### What the exercise asks
Transcribe the text of each of the following entries word for word, keeping its original line breaks.

### Study material
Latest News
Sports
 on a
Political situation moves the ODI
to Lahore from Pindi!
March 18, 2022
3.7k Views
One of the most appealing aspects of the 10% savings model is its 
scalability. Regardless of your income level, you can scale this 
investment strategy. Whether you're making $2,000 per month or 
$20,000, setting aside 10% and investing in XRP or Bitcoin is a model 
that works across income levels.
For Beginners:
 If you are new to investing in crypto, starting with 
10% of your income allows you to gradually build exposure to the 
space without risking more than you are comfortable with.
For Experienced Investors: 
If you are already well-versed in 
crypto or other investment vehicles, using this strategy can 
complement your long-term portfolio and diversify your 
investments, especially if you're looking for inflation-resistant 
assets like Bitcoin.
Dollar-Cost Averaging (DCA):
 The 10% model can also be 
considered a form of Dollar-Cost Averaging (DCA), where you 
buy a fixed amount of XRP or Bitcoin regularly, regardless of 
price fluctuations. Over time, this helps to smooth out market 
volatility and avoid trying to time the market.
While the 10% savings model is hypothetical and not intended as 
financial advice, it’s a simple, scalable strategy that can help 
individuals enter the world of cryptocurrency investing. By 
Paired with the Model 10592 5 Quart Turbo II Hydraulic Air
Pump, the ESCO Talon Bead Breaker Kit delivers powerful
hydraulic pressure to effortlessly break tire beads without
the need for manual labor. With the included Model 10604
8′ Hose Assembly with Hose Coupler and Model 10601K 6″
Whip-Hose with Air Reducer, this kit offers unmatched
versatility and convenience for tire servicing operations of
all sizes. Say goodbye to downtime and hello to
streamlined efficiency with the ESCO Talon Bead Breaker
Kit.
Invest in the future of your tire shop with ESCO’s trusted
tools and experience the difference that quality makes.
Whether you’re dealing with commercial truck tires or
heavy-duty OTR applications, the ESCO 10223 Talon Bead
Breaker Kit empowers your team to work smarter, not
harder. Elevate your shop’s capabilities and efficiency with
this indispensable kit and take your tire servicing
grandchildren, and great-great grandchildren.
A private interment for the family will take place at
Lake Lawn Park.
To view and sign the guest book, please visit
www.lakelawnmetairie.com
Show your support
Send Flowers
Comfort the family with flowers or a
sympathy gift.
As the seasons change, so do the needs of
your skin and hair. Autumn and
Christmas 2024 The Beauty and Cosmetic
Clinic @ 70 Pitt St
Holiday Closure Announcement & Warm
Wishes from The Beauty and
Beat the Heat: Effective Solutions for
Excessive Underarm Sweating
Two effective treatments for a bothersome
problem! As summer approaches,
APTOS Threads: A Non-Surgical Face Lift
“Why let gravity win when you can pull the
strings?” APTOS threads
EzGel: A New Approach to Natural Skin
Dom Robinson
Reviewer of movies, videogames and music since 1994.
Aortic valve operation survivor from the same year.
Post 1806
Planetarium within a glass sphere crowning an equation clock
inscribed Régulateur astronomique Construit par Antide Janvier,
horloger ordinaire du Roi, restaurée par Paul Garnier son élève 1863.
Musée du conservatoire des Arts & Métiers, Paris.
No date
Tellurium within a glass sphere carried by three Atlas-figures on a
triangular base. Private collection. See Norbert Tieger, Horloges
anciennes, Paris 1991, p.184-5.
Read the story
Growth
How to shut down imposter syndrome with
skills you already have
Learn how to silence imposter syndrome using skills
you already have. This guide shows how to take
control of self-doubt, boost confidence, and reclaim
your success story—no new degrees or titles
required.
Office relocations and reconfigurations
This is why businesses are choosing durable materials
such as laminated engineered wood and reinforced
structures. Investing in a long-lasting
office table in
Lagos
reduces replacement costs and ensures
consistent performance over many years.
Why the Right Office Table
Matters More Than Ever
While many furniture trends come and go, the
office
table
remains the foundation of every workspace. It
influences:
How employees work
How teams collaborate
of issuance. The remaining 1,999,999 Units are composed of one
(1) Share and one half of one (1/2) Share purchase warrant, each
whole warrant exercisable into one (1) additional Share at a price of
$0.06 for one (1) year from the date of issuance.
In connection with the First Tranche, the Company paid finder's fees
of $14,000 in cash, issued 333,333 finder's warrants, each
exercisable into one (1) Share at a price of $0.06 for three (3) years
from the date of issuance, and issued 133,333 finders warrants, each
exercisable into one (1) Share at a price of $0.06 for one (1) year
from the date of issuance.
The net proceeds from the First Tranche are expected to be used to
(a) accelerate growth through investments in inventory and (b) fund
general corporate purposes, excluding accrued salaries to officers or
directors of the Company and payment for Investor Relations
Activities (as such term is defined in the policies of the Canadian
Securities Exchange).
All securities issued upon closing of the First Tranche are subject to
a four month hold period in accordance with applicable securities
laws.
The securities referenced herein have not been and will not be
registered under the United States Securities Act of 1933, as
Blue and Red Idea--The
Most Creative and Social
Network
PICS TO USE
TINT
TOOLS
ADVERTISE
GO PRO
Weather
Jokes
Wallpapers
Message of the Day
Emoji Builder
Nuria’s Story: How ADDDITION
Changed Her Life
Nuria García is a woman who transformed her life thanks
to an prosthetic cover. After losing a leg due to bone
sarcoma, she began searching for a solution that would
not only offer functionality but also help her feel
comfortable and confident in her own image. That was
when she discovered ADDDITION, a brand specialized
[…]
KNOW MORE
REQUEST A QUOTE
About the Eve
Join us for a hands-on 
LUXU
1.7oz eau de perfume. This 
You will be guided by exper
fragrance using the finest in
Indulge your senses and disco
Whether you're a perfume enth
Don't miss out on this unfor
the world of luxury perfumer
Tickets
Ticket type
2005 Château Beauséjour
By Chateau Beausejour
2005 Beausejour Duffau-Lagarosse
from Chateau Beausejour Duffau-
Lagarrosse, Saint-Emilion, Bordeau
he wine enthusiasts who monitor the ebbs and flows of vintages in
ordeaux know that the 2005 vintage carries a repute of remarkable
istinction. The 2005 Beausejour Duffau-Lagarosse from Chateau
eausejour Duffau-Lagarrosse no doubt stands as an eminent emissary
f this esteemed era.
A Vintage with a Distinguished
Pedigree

### Response area
Latest News
Sports
 on a
Political situation moves the ODI
to Lahore from Pindi!
March 18, 2022
3.7k Views
One of the most appealing aspects of the 10% savings model is its 
scalability. Regardless of your income level, you can scale this 
investment strategy. Whether you're making $2,000 per month or 
$20,000, setting aside 10% and investing in XRP or Bitcoin is a model 
that works across income levels.
For Beginners:
 If you are new to investing in crypto, starting with 
10% of your income allows you to gradually build exposure to the 
space without risking more than you are comfortable with.
For Experienced Investors: 
If you are already well-versed in 
crypto or other investment vehicles, using this strategy can 
complement your long-term portfolio and diversify your 
investments, especially if you're looking for inflation-resistant 
assets like Bitcoin.
Dollar-Cost Averaging (DCA):
 The 10% model can also be 
considered a form of Dollar-Cost Averaging (DCA), where you 
buy a fixed amount of XRP or Bitcoin regularly, regardless of 
price fluctuations. Over time, this helps to smooth out market 
volatility and avoid trying to time the market.
While the 10% savings model is hypothetical and not intended as 
financial advice, it’s a simple, scalable strategy that can help 
individuals enter the world of cryptocurrency investing. By 
Paired with the Model 10592 5 Quart Turbo II Hydraulic Air
Pump, the ESCO Talon Bead Breaker Kit delivers powerful
hydraulic pressure to effortlessly break tire beads without
the need for manual labor. With the included Model 10604
8′ Hose Assembly with Hose Coupler and Model 10601K 6″
Whip-Hose with Air Reducer, this kit offers unmatched
versatility and convenience for tire servicing operations of
all sizes. Say goodbye to downtime and hello to
streamlined efficiency with the ESCO Talon Bead Breaker
Kit.
Invest in the future of your tire shop with ESCO’s trusted
tools and experience the difference that quality makes.
Whether you’re dealing with commercial truck tires or
heavy-duty OTR applications, the ESCO 10223 Talon Bead
Breaker Kit empowers your team to work smarter, not
harder. Elevate your shop’s capabilities and efficiency with
this indispensable kit and take your tire servicing
grandchildren, and great-great grandchildren.
A private interment for the family will take place at
Lake Lawn Park.
To view and sign the guest book, please visit
www.lakelawnmetairie.com
Show your support
Send Flowers
Comfort the family with flowers or a
sympathy gift.
As the seasons change, so do the needs of
your skin and hair. Autumn and
Christmas 2024 The Beauty and Cosmetic
Clinic @ 70 Pitt St
Holiday Closure Announcement & Warm
Wishes from The Beauty and
Beat the Heat: Effective Solutions for
Excessive Underarm Sweating
Two effective treatments for a bothersome
problem! As summer approaches,
APTOS Threads: A Non-Surgical Face Lift
“Why let gravity win when you can pull the
strings?” APTOS threads
EzGel: A New Approach to Natural Skin
Dom Robinson
Reviewer of movies, videogames and music since 1994.
Aortic valve operation survivor from the same year.
Post 1806
Planetarium within a glass sphere crowning an equation clock
inscribed Régulateur astronomique Construit par Antide Janvier,
horloger ordinaire du Roi, restaurée par Paul Garnier son élève 1863.
Musée du conservatoire des Arts & Métiers, Paris.
No date
Tellurium within a glass sphere carried by three Atlas-figures on a
triangular base. Private collection. See Norbert Tieger, Horloges
anciennes, Paris 1991, p.184-5.
Read the story
Growth
How to shut down imposter syndrome with
skills you already have
Learn how to silence imposter syndrome using skills
you already have. This guide shows how to take
control of self-doubt, boost confidence, and reclaim
your success story—no new degrees or titles
required.
Office relocations and reconfigurations
This is why businesses are choosing durable materials
such as laminated engineered wood and reinforced
structures. Investing in a long-lasting
office table in
Lagos
reduces replacement costs and ensures
consistent performance over many years.
Why the Right Office Table
Matters More Than Ever
While many furniture trends come and go, the
office
table
remains the foundation of every workspace. It
influences:
How employees work
How teams collaborate
of issuance. The remaining 1,999,999 Units are composed of one
(1) Share and one half of one (1/2) Share purchase warrant, each
whole warrant exercisable into one (1) additional Share at a price of
$0.06 for one (1) year from the date of issuance.
In connection with the First Tranche, the Company paid finder's fees
of $14,000 in cash, issued 333,333 finder's warrants, each
exercisable into one (1) Share at a price of $0.06 for three (3) years
from the date of issuance, and issued 133,333 finders warrants, each
exercisable into one (1) Share at a price of $0.06 for one (1) year
from the date of issuance.
The net proceeds from the First Tranche are expected to be used to
(a) accelerate growth through investments in inventory and (b) fund
general corporate purposes, excluding accrued salaries to officers or
directors of the Company and payment for Investor Relations
Activities (as such term is defined in the policies of the Canadian
Securities Exchange).
All securities issued upon closing of the First Tranche are subject to
a four month hold period in accordance with applicable securities
laws.
The securities referenced herein have not been and will not be
registered under the United States Securities Act of 1933, as
Blue and Red Idea--The
Most Creative and Social
Network
PICS TO USE
TINT
TOOLS
ADVERTISE
GO PRO
Weather
Jokes
Wallpapers
Message of the Day
Emoji Builder
Nuria’s Story: How ADDDITION
Changed Her Life
Nuria García is a woman who transformed her life thanks
to an prosthetic cover. After losing a leg due to bone
sarcoma, she began searching for a solution that would
not only offer functionality but also help her feel
comfortable and confident in her own image. That was
when she discovered ADDDITION, a brand specialized
[…]
KNOW MORE
REQUEST A QUOTE
About the Eve
Join us for a hands-on 
LUXU
1.7oz eau de perfume. This 
You will be guided by exper
fragrance using the finest in
Indulge your senses and disco
Whether you're a perfume enth
Don't miss out on this unfor
the world of luxury perfumer
Tickets
Ticket type
2005 Château Beauséjour
By Chateau Beausejour
2005 Beausejour Duffau-Lagarosse
from Chateau Beausejour Duffau-
Lagarrosse, Saint-Emilion, Bordeau
he wine enthusiasts who monitor the ebbs and flows of vintages in
ordeaux know that the 2005 vintage carries a repute of remarkable
istinction. The 2005 Beausejour Duffau-Lagarosse from Chateau
eausejour Duffau-Lagarrosse no doubt stands as an eminent emissary
f this esteemed era.
A Vintage with a Distinguished
Pedigree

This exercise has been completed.